Document segment:
● ● ●

# I know how to tell gender feral cats now



## nabisho (Nov 18, 2004)

all you have to do is wait and if this happens you got a male and a female. Time to do a little cat trapping and off to the vet for fixing.

NAB 

Cute little guys.


----------



## spirit wings (Mar 29, 2008)

and that calico shoud be the first one to get "fixed"...you know for sure she is a female.....all of them are very cute....how I got my sweet kitty is she showed up at my house and had 5 kittens....found homes for all of them and she was spayed and has been with till now, I just loooove her


----------



## Skyeking (Jan 17, 2003)

Thank you for sharing, and most important for your intervention. They are so cute!


----------



## TerriB (Nov 16, 2003)

What lucky, adorable felines!!!


----------



## maryjane (Jul 15, 2006)

What cuties! We have always done trapping/altering/rehoming at my dad's shop since it is a big warehouse full of old car parts and stuff. The feral cats LOVE it. We got lucky this year, the first litter just showed up last week! Apparently there is a new mommy cat who moved in recently. Five little gray kittens are scampering all around, some with stripes. Luckily I know a good rescue group who offered to help with fixing them and finding them homes. Nice that mommy cat chose to have them when it's NOT kitten season. . .for once!! Makes it a lot easier to find homes for them.


----------

● ● ●

In the forum thread about feral cats, start at the words "# I know how" and stop after "vet for fixing.", then write out that stretch word for word. The records have nothing to do with the job you're being given.

Available data:
● ● ●

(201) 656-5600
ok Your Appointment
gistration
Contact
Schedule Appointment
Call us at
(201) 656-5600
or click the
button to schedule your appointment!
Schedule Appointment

● ● ●

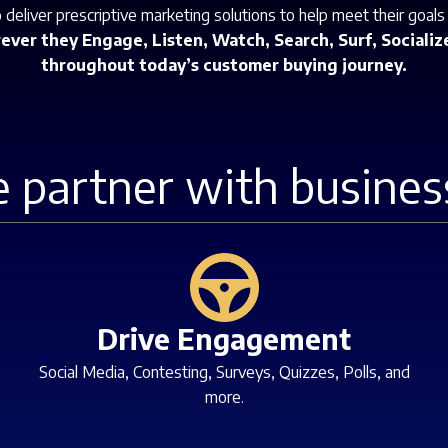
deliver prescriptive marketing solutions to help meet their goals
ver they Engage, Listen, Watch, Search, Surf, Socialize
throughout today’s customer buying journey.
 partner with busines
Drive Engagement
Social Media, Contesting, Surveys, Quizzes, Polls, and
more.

● ● ●

Reply:
# I know how to tell gender feral cats now



## nabisho (Nov 18, 2004)

all you have to do is wait and if this happens you got a male and a female. Time to do a little cat trapping and off to the vet for fixing.